__Task 1__:
Reproduce verbatim the part of the subquery time range documentation from "By default, the" to "indicate optional arguments.".
__Task 2__:
Decide whether each statement below agrees with the subquery time range documentation, answering yes or no and quoting the deciding words. (a) By default, the child query uses the same time range as the parent query. (b) A relative time range requires both the from and to arguments. (c) The ISO 8601 format is supported for absolute time.

__Excerpted passage__:
Subquery with a different time range

By default, the child query runs on the same time range as the parent query, but it can be customized. You can specify either relative time or absolute time.

Use both from and to, as shown below to explicitly specify a time range. Only the highlighted brackets [ ] are required, the rest indicate optional arguments.

Parent query
[subquery [from=(<fromTime>)] [to=(<toTime>)] : <child query>
| compose <field1>[, <field2>, ...] [maxresults=<int>] [keywords]
]

Rest of parent query

To specify a relative time range, only provide the from argument. See the following section for an example.

Time range usage examples

Relative

[subquery from=(-15m):error
| count by _sourcehost
| topk(1, _count)
| compose _sourceHost]
| count by _sourceHost

Absolute
[subquery from=(2018/07/08 23:13:36) to=(2018/07/09 23:13:36):error
| count by _sourcehost
| topk(1, _count)
| compose _sourceHost]
| count by _sourceHost

Supported time formats

Relative 

  • s - seconds
  • m - minute
  • h - hour
  • d - day
  • w - week

Epoch

Timestamp in millis since 01/01/1970 00:00:00.000 UTC

Absolute Time

We support the ISO 8601 format. 

  • yyyy-MM-dd HH:mm:ss.SSS
  • yyyy-MM-dd HH:mm:ss
  • yyyy-MM-dd HH:mm
  • yyyy-MM-dd
  • MM-dd HH:mm:ss.SSS
  • MM-dd HH:mm:ss
  • MM-dd HH:mm
  • MM-dd
  • yyyy/MM/dd HH:mm:ss.SSS
  • yyyy/MM/dd HH:mm:ss
  • yyyy/MM/dd HH:mm
  • yyyy/MM/dd
  • MM/dd HH:mm:ss.SSS
  • MM/dd HH:mm:ss
  • MM/dd HH:mm
  • MM/dd

Examples

Better Alerting with Subquery

Generally when you build an alert you have to perform some complex calculations to make sure that alerts only fire when something goes wrong. These complex calculations are only required for alert firing, but are generally not required in the actual results that are returned from the alert.

Before subquery this level of detail was not possible in your alerts, but with Subquery you can easily get it. For example, you want to get alerted whenever you have an issue deploying an index. First see if there is a given index was not successfully deployed even after retrying _count > 3, if that happens then subquery will send useful information about the given index, like which host it was deployed on.

_sourceCategory=search "error while retrying to deploy index"
| parse \",name=*-*\" as cus, index | where [subquery: _sourceCategory=search "error while retrying to deploy index"
!info
         | parse ",indexName='*-*'" as cus, index
         | count by index // Ignore cases where retry might have happened.

__Dataset content__:
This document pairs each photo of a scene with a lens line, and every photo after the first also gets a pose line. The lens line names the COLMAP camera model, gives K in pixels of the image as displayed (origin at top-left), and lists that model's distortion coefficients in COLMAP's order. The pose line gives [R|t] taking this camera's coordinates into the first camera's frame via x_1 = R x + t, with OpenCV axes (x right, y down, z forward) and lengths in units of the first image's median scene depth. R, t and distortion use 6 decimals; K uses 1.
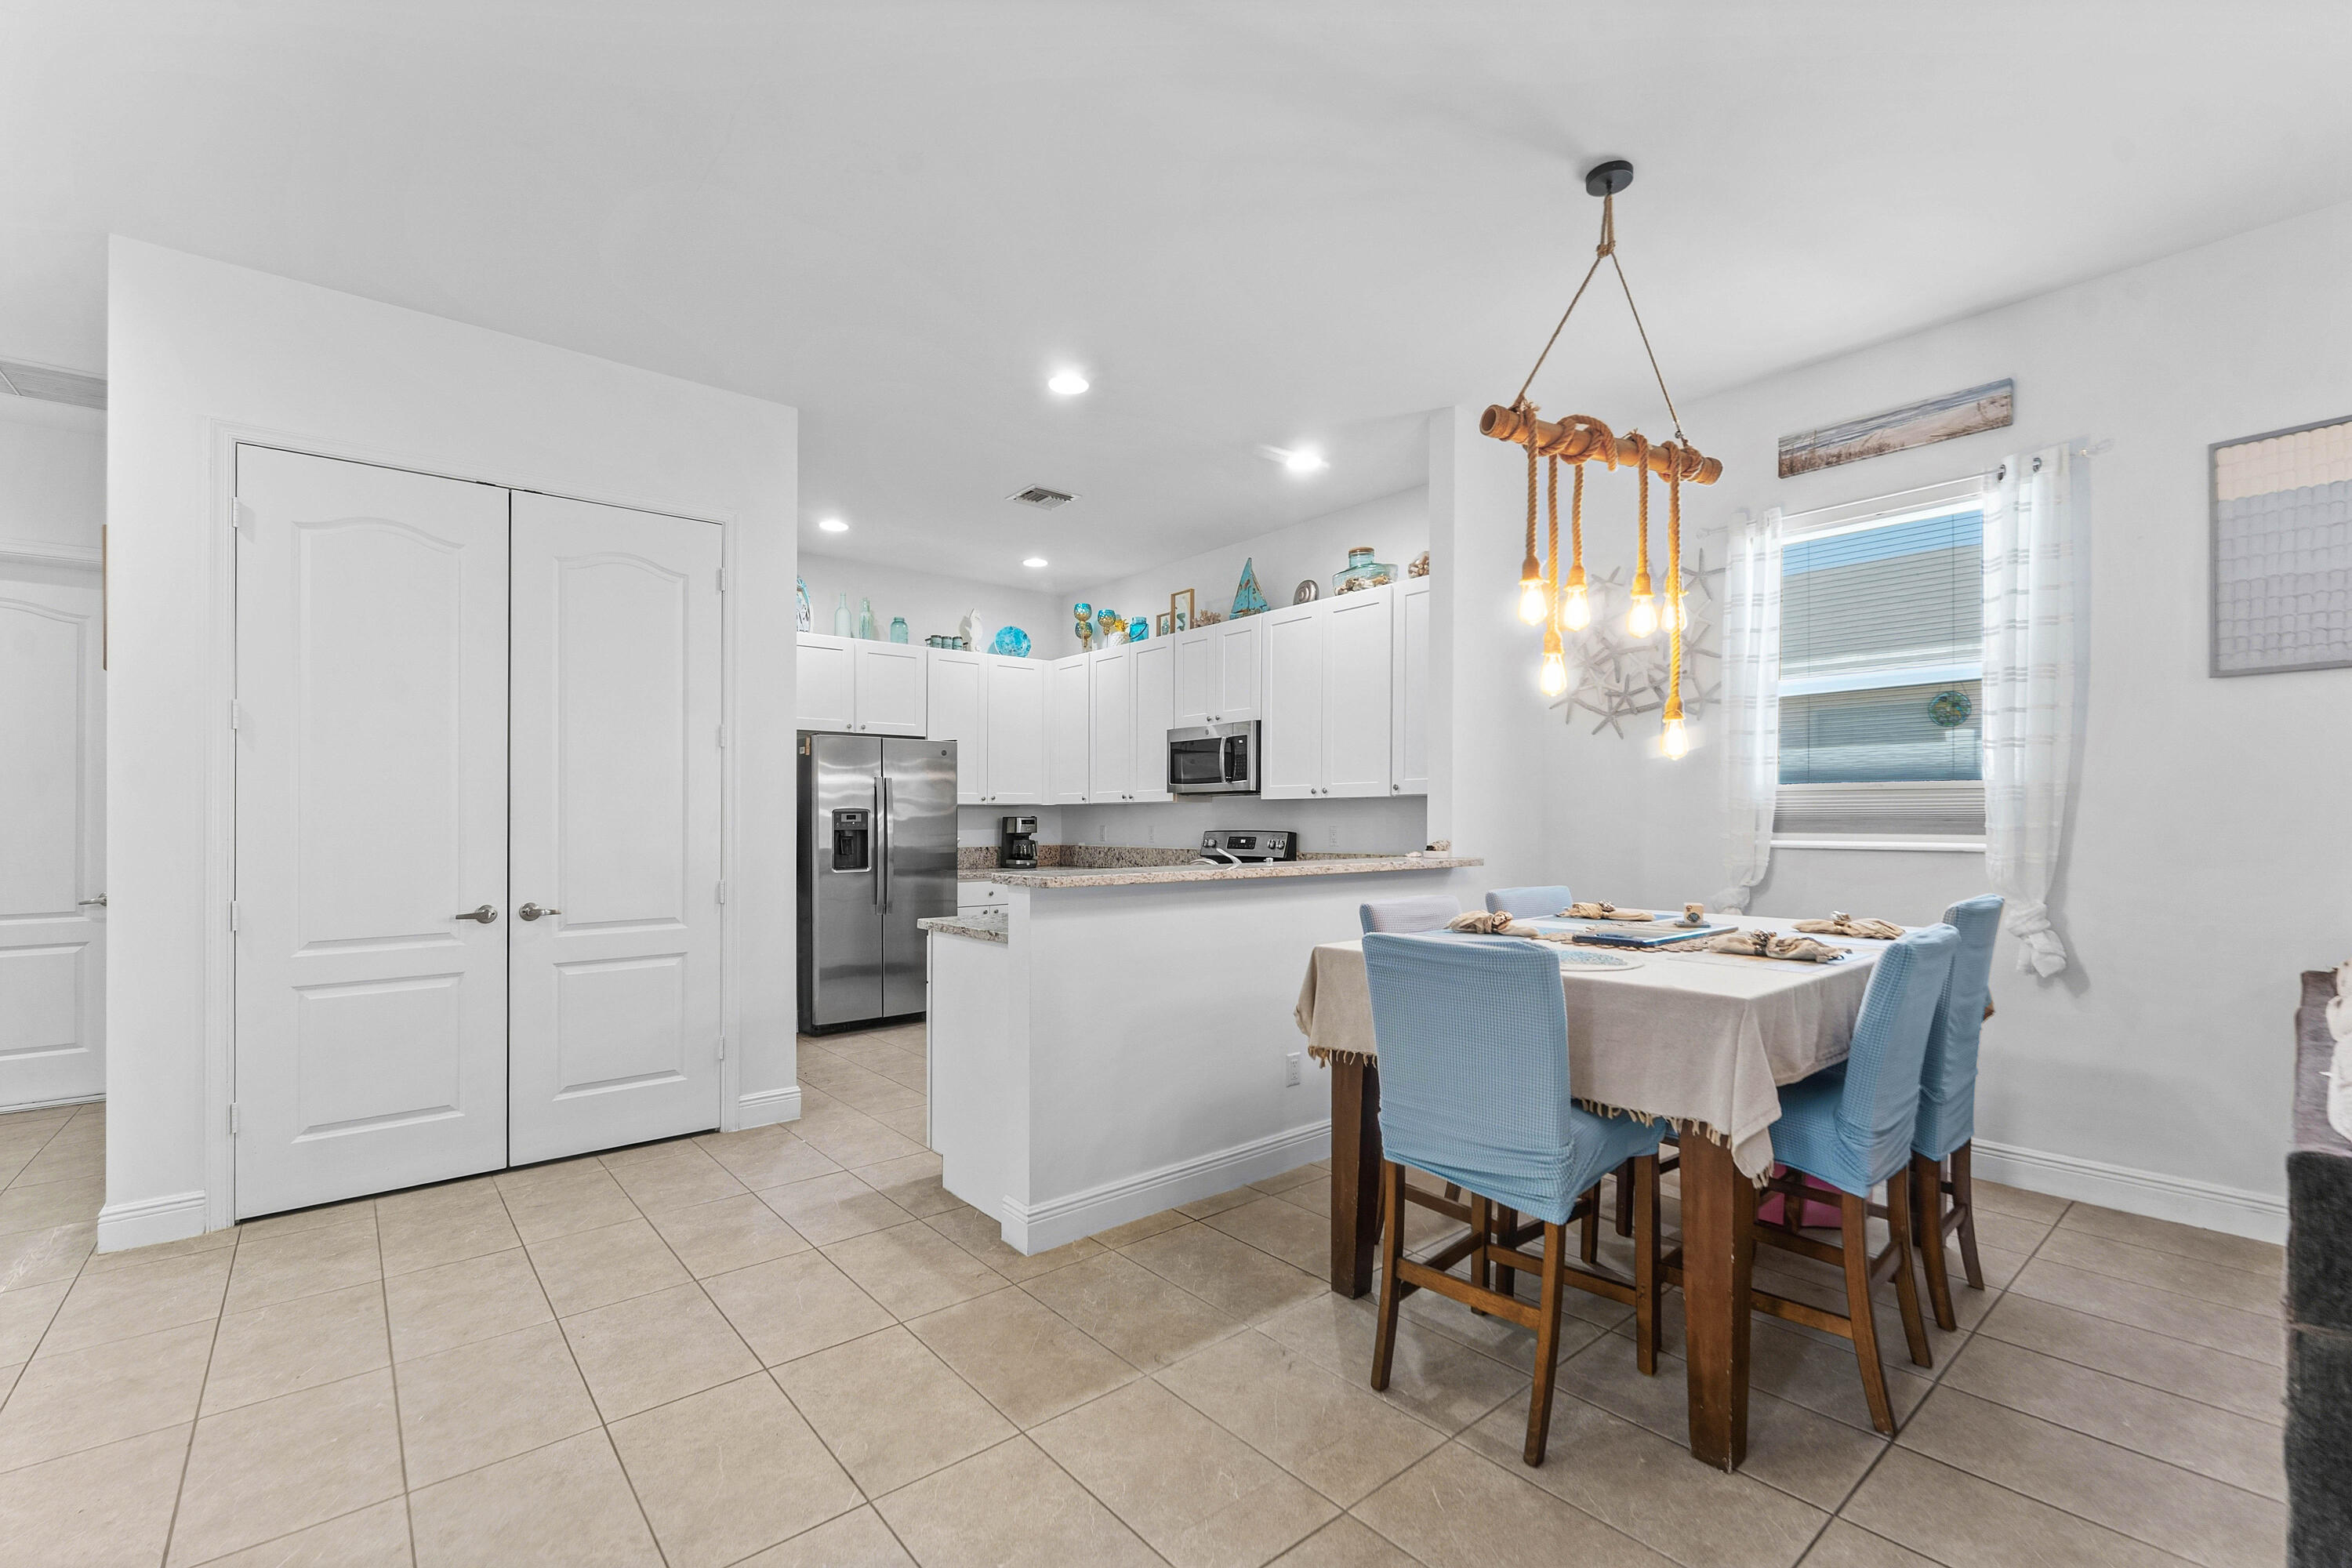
lens RADIAL K [[1006.3, 0, 1268.3], [0, 1006.3, 799.1], [0, 0, 1]] dist [-0.000985, 0.000997]
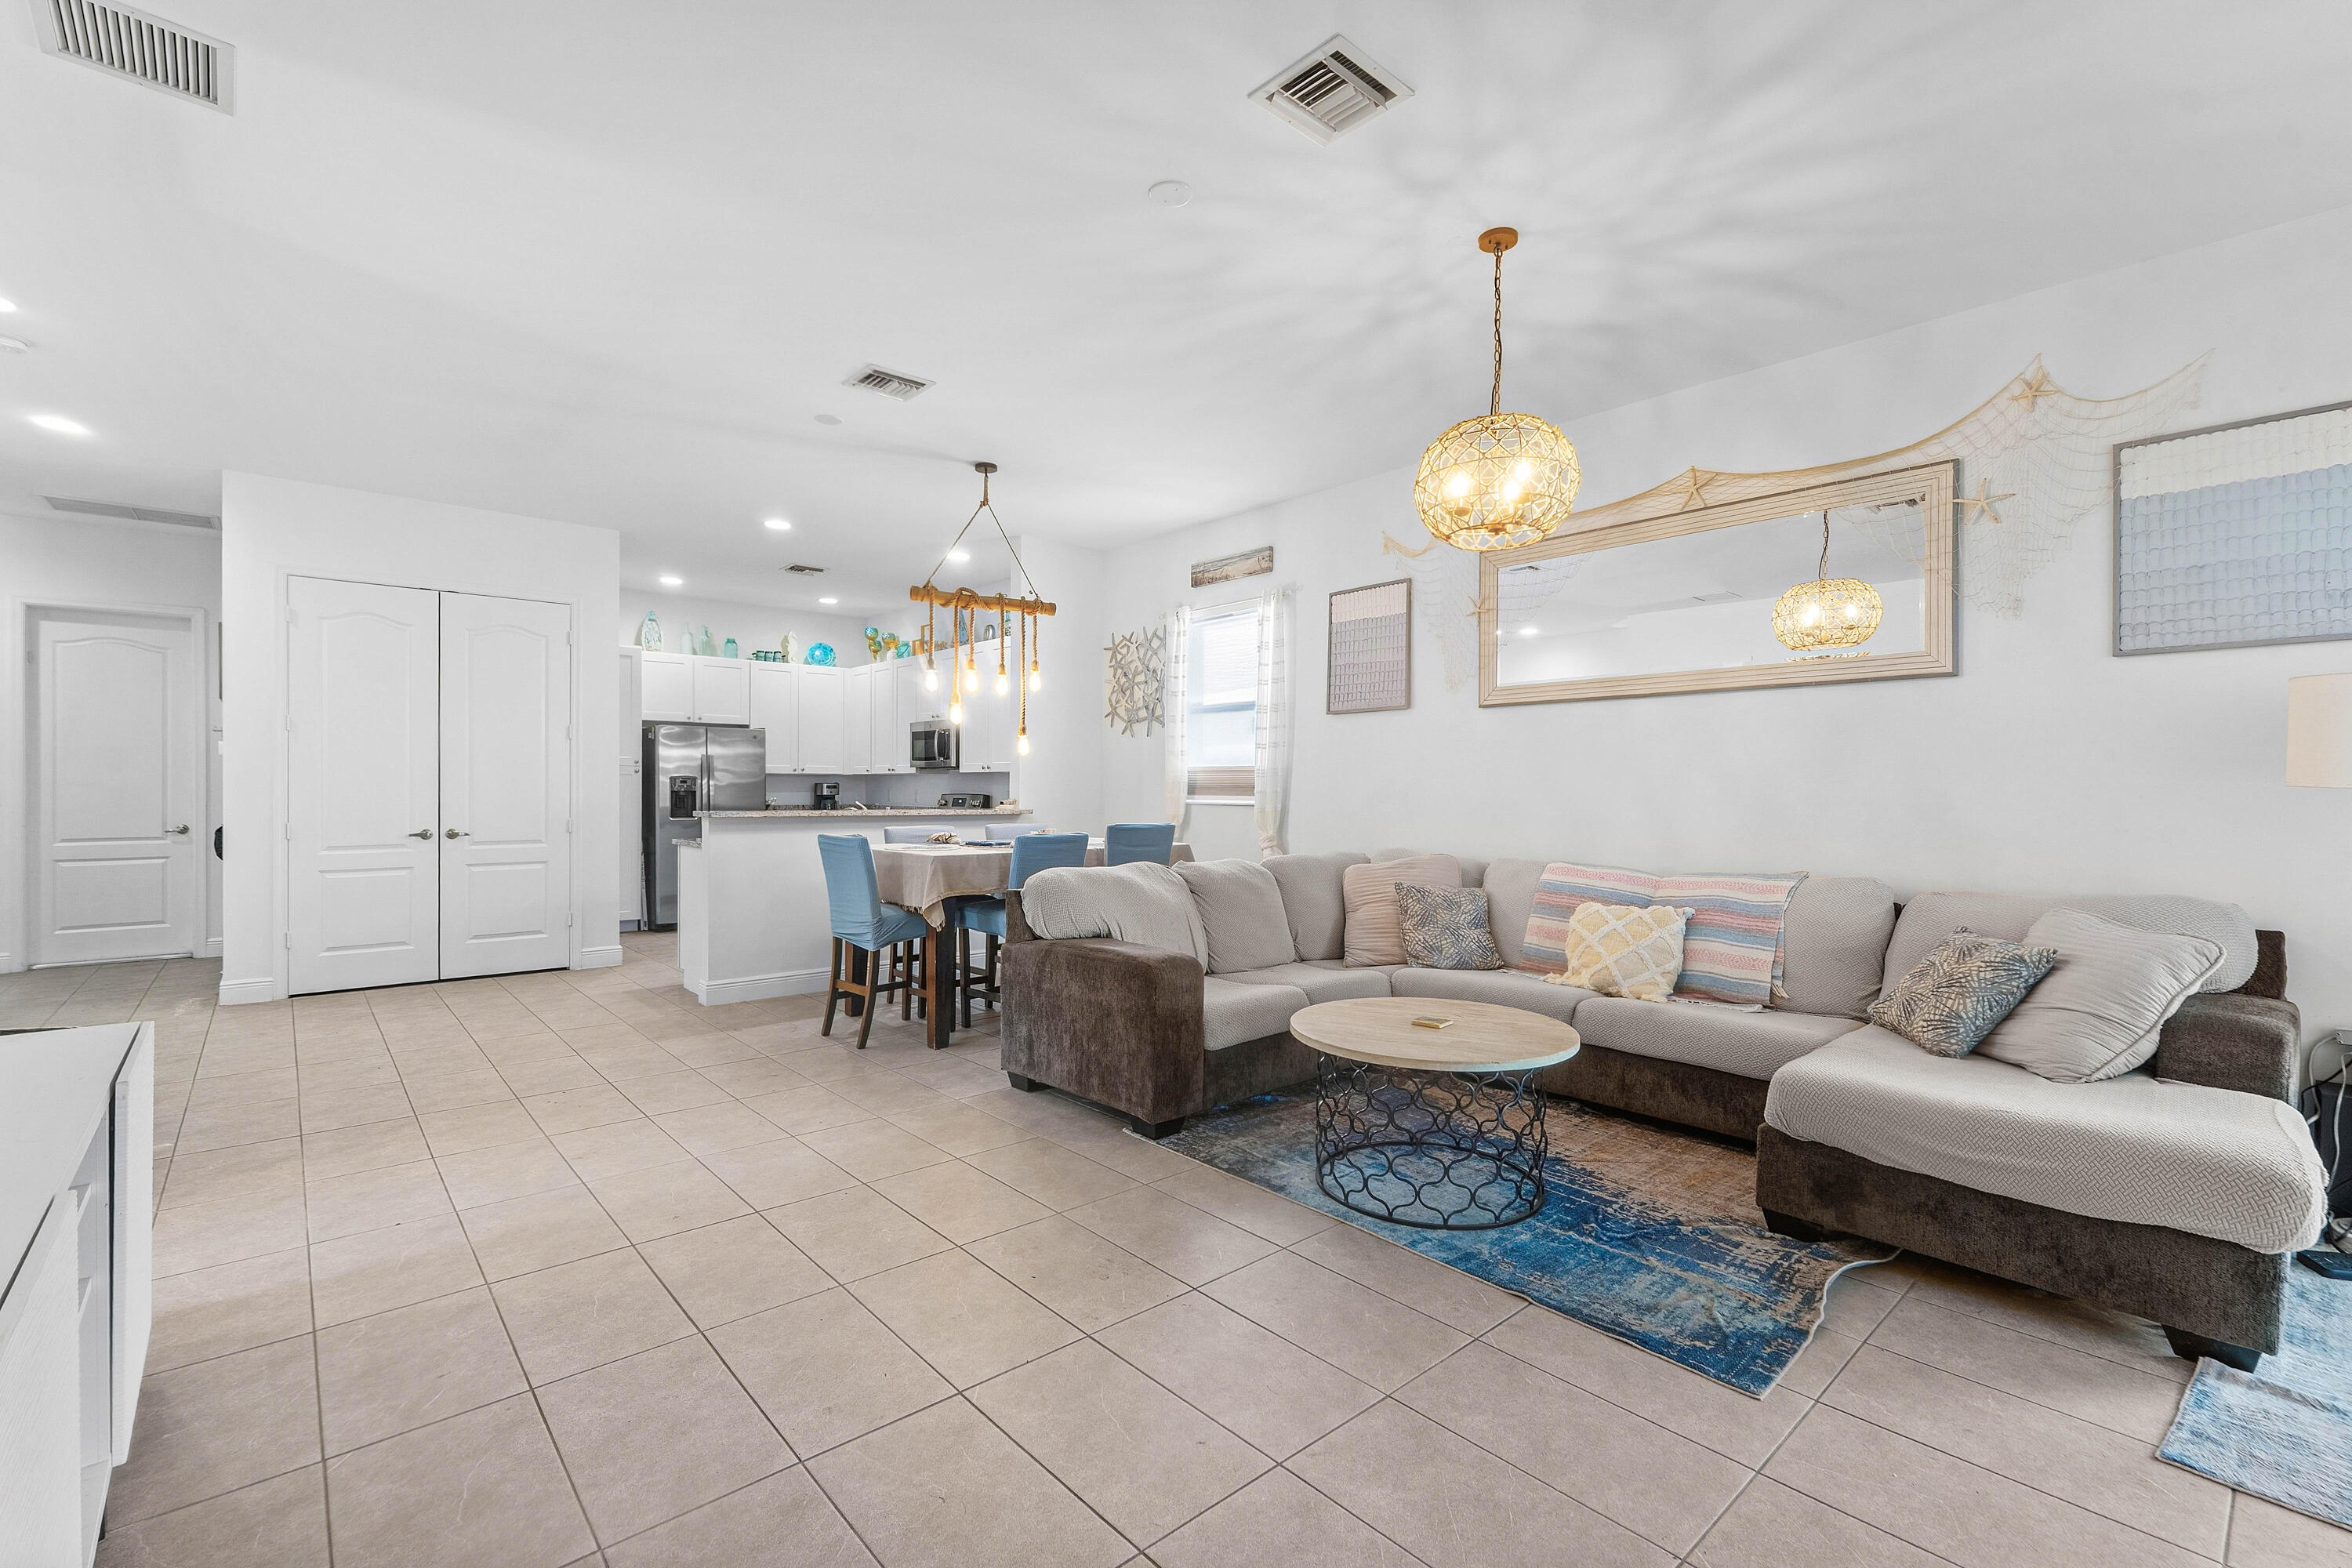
lens RADIAL K [[1006.3, 0, 1246.6], [0, 1006.3, 785.9], [0, 0, 1]] dist [-0.000985, 0.000997]
pose [[0.999790, 0.009205, 0.018299, 0.379057], [-0.009457, 0.999861, 0.013705, -0.004124], [-0.018171, -0.013875, 0.999739, -0.476450]]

__Your response 1__:
By default, the child query runs on the same time range as the parent query, but it can be customized. You can specify either relative time or absolute time.

Use both from and to, as shown below to explicitly specify a time range. Only the highlighted brackets [ ] are required, the rest indicate optional arguments.

__Your response 2__:
(a) Yes: "By default, the child query runs on the same time range as the parent query"
(b) No: "To specify a relative time range, only provide the from argument."
(c) Yes: "We support the ISO 8601 format."